Ecology, Energy, Economy

Scientists Fly to the Ends of the Earth

Posted on | November 5, 2009 | Comments Off

Broomfield, Colo. – NOAA scientists took off Saturday on the second phase of a mission that, when complete, will provide a detailed view of how carbon dioxide and other greenhouse gases are distributed globally. Monitoring the increasing levels of greenhouse gases and black carbon aerosols in the atmosphere is crucial to understanding human-caused climate change.

“Missions such as this one are critical to understanding the impacts of greenhouse gases and particulates,” said Jane Lubchenco, Ph.D., under secretary of commerce for oceans and atmosphere and NOAA administrator. “The data collected are also essential to help verify if policies to reduce these heat trapping pollutants are having their intended effect.”

Fred Moore and Ryan Spackman, researchers from NOAA’s Cooperative Institute for Research in Environmental Sciences (CIRES), took off early Saturday with five NOAA Earth System Research Laboratory (ESRL) instruments on a modified Gulfstream aircraft. Their roller-coaster tour of the planet will take them from pole to pole, dipping and climbing repeatedly between altitudes of 1,000 feet and 47,000 feet. ESRL and CIRES, a joint institute of the University of Colorado and NOAA, are located in Boulder, Colo.

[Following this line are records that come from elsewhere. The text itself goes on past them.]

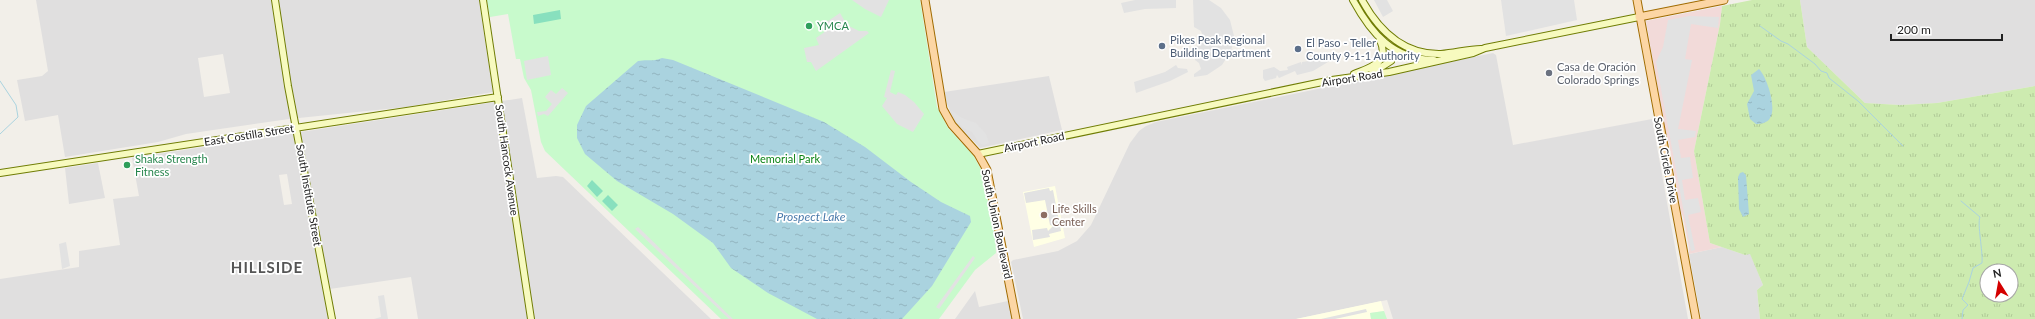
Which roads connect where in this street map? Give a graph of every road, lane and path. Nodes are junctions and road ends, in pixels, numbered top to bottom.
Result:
1 (275, 0) edge
2 (483, 0) edge
3 (925, 0) edge
4 (1353, 0) edge
5 (1362, 0) edge
6 (1637, 0) edge
7 (1724, 0) edge
8 (1639, 17) junction
9 (1380, 39) junction
10 (1401, 44) junction
11 (1485, 48) junction
12 (1397, 50) junction
13 (1442, 60) junction
14 (1391, 61) junction
15 (1384, 72) junction
16 (1357, 73) junction
17 (1342, 78) junction
18 (498, 97) junction
19 (296, 128) junction
20 (978, 154) junction
21 (0, 173) edge
22 (332, 319) edge
23 (531, 319) edge
24 (1016, 319) edge
25 (1696, 319) edge

1 - 19 main road, South Institute Street
2 - 18 main road, South Hancock Avenue
3 - 20 main road, South Union Boulevard
4 - 9 main road
5 - 10 main road
6 - 8 main road, South Circle Drive
7 - 8 main road, Airport Road
8 - 11 main road, Airport Road
8 - 25 main road, South Circle Drive
9 - 12 main road
9 - 16 main road
10 - 11 main road
10 - 12 main road
11 - 13 main road, Airport Road
12 - 13 main road
12 - 14 main road
13 - 15 main road, Airport Road
14 - 15 main road
14 - 16 main road
15 - 17 main road, Airport Road
16 - 17 main road
17 - 20 main road, Airport Road
18 - 19 main road, East Costilla Street
18 - 23 main road, South Hancock Avenue
19 - 21 main road, East Costilla Street
19 - 22 main road, South Institute Street
20 - 24 main road, South Union Boulevard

Their flights, planned to continue through December, are part of the HIPPO Mission, a multiagency, multiyear effort to paint a three-dimensional portrait of the atmosphere. HIPPO, for HIAPER Pole-to-Pole Observations of Greenhouse Gases, is funded and operated jointly by the National Science Foundation, the National Center for Atmospheric Research, and NOAA. HIAPER – the High-performance Instrumented Airborne Platform – is the NSF’s Gulfstream V aircraft.

Steve Wofsy of Harvard University is leading HIPPO with a team of scientists from NOAA, NCAR, Scripps Institution of Oceanography, Jet Propulsion Laboratory, University of Miami, and Princeton University.

“While we have ground-based stations that measure carbon dioxide at specific locations, HIPPO is giving us a view of how carbon dioxide is distributed globally at different altitudes and during different seasons,” said Jim Elkins, Ph.D., a NOAA ESRL atmospheric physicist. The team is pleased with the success of the first phase of HIPPO flights last January, which gathered data in cross-sections of the atmosphere from pole to pole, he said.

Information gathered during these flights will be critical for both climate modelers seeking to understand Earth’s future and policymakers who rely on accurate science for decision-making. This research and decades of greenhouse gas monitoring are part of NOAA’s suite of climate services.

Three more sets of flights are planned over the next two years to fill in additional data during different seasons and from areas where few previous measurements have been made. HIPPO’s second phase will cover the central and eastern Pacific, departing from Colorado with stops in Alaska, Hawaii, Rarotonga of the Cook Islands, New Zealand, Australia, and the Solomon Islands. A fly-over of the NOAA American Samoa observatory is also planned.

NOAA scientists have been monitoring greenhouse gases through a ground-based, global network for nearly 40 years. As these gases move up through different layers of the atmosphere, they may persist for a time or be altered or destroyed in the upper atmosphere. The HIPPO Mission flights will give scientists a clearer picture of the distribution of greenhouse gases throughout the atmosphere.

NOAA scientists designed five instruments for analyzing air samples onboard HIPPO flights. They have the ability to detect and measure more than 30 major and minor greenhouse gases as well as water vapor, ozone, and soot particles.

“We are providing flight planning and weather support, measurements of all greenhouse gases and some carbon isotopes, and in-flight measurement of non-carbon dioxide greenhouse gases and black carbon,” Elkins said.

Eric Hintsa of CIRES and Elkins will be flying on subsequent legs of HIPPO phase II. Other scientists involved in leadership, flight planning and overall coordination on the ground are Steven Montzka, David Fahey, Ru-shan Gao, and Karen Rosenlof of NOAA, and Geoff Dutton, Molly Heller, Ben Miller, J. David Nance, Eric Ray, Joshua Schwarz, Colm Sweeney, Jack Higgs, and Sonja Wolter of CIRES.

NOAA understands and predicts changes in the Earth’s environment, from the depths of the ocean to the surface of the sun, and conserves and manages our coastal and marine resources.